L’ICG constate, selon Thierry Vircoulon, en charge de l'Afrique centrale, qu’un changement qualitatif dans la violence s’est effectué.
"On constate un changement qualitatif dans la violence. On est passé des manifestations de rue à l'assassinat ciblé de personnalités de premier plan. On est entré désormais dans les prémices de la guerre", prévient-il.
D’événements meurtriers se succèdent de plus en plus depuis la tenue des élections contestées par l’opposition dont la victoire du président Pierre Nkurunziza pour un troisième jugée contre la Constitution et l’accord de paix d’Arusha cristalise les craintes.
Dimanche, le général Adolphe Nshimirimana, homme fort de l'appareil sécuritaire burundais et très proche du président Pierre Nkurunziza, a été tué à Bujumbura dans une attaque à la roquette. Lundi, c'est une figure de la défense des droits de l'Homme, le célèbre activiste Pierre-Claver Mbonimpa, qui a été blessé dans une tentative d'assassinat.
"Après les manifestations, les échanges de violences entre les deux camps, maintenant on assassine les chefs", constate M. Vircoulon.

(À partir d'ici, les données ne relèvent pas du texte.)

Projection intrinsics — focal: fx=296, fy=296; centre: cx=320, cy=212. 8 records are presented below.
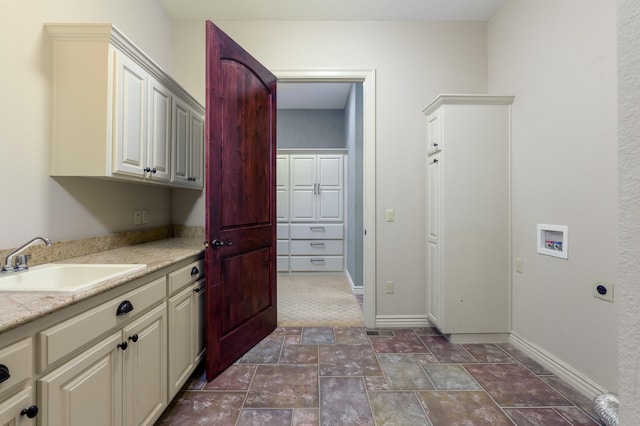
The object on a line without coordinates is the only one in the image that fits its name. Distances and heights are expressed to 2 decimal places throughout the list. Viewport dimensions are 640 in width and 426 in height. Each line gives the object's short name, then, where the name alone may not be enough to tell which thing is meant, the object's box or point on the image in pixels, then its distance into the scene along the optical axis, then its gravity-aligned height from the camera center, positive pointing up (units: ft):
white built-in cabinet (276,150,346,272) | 15.98 +0.27
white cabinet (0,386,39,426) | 2.51 -1.74
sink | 3.94 -0.91
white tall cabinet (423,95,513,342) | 7.86 -0.03
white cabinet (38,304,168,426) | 3.04 -2.06
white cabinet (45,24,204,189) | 5.01 +1.96
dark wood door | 6.36 +0.33
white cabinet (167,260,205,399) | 5.27 -2.12
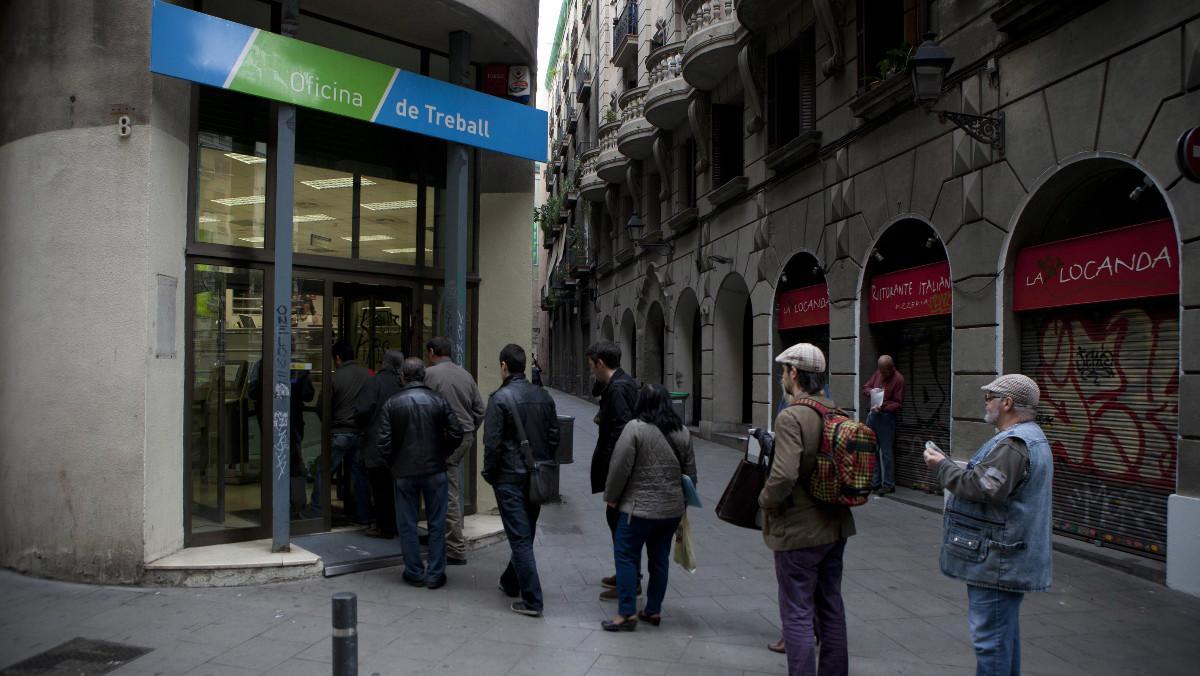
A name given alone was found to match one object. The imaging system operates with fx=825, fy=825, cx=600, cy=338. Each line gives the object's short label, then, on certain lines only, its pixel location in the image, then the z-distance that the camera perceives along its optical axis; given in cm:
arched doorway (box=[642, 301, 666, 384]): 2461
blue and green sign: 607
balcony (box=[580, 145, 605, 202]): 2907
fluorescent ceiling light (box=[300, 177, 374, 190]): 797
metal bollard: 309
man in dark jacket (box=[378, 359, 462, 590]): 627
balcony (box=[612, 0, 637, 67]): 2495
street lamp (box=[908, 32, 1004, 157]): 855
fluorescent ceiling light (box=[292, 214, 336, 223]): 774
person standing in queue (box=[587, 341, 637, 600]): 589
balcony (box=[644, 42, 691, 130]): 1944
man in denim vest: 368
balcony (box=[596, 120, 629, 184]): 2602
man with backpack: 416
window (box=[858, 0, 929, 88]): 1116
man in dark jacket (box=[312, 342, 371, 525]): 764
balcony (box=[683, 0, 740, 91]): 1630
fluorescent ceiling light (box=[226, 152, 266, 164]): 725
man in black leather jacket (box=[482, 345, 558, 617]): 572
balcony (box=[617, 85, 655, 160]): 2275
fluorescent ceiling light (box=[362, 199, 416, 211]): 831
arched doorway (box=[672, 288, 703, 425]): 2134
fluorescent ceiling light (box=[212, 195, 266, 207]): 715
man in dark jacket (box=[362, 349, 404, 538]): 764
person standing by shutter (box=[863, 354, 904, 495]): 1085
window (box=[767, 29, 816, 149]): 1450
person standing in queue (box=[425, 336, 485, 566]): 676
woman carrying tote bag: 523
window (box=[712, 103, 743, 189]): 1825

"D'un côté, le message envoyé avec la mort d'Adolphe Nshimirimana est de dire que la prochaine étape peut être le président Nkurunziza. Cela donne l'idée que la stratégie est de cibler la tête du pouvoir", analyse-t-il. "Il est clair également que ce qui est arrivé à Pierre-Claver Mbonimpa est une réplique à l'assassinat du général Nshimirimana", a-t-il estimé.
Le Burundi traverse une grave crise politique depuis fin avril, début d'un mouvement de contestation contre un troisième mandat présidentiel. Malgré des violences qui ont fait une centaine de morts et un coup d'Etat avorté mi-mai, le président Nkurunziza (au pouvoir depuis 2005) a été officiellement réélu fin juillet, lors d'un scrutin contesté par l'opposition, la société civile et une grande partie de la communauté internationale.
La mort du général Nshimirimana, ancien compagnon d'armes de Nkurunziza au sein de la rébellion hutue pendant la guerre civile qui a ensanglanté le pays de 1993 à 2006, a constitué un choc pour le camp présidentiel et fait craindre une vengeance à grande échelle contre les opposants au régime, de la part notamment de la ligue de jeunesse du parti au pouvoir CNDD-FDD, considérée par l'ONU comme une milice.
Dans un discours à la nation dimanche soir, le président Nkurunziza a cependant appelé à la retenue. "Restez unis et évitez le piège de la vengeance", avait-t-il déclaré.
"Ce régime a deux visages", a commenté M. Vircoulon: "en tout cas, le président peut maintenant difficilement soutenir que le pays est calme et en paix, comme il faisait jusqu'à présent".
Le responsable d'ICG a par ailleurs appelé "à une réaction internationale urgente et à la hauteur du problème".
Depuis la réélection de M. Nkurunziza fin juillet, "la médiation internationale a quasiment disparu, laissant grandes ouvertes les portes à la violence. "La médiation ne joue plus son rôle, il faudrait que cette médiation soit relancée au plus vite", a plaidé M. Vircoulon.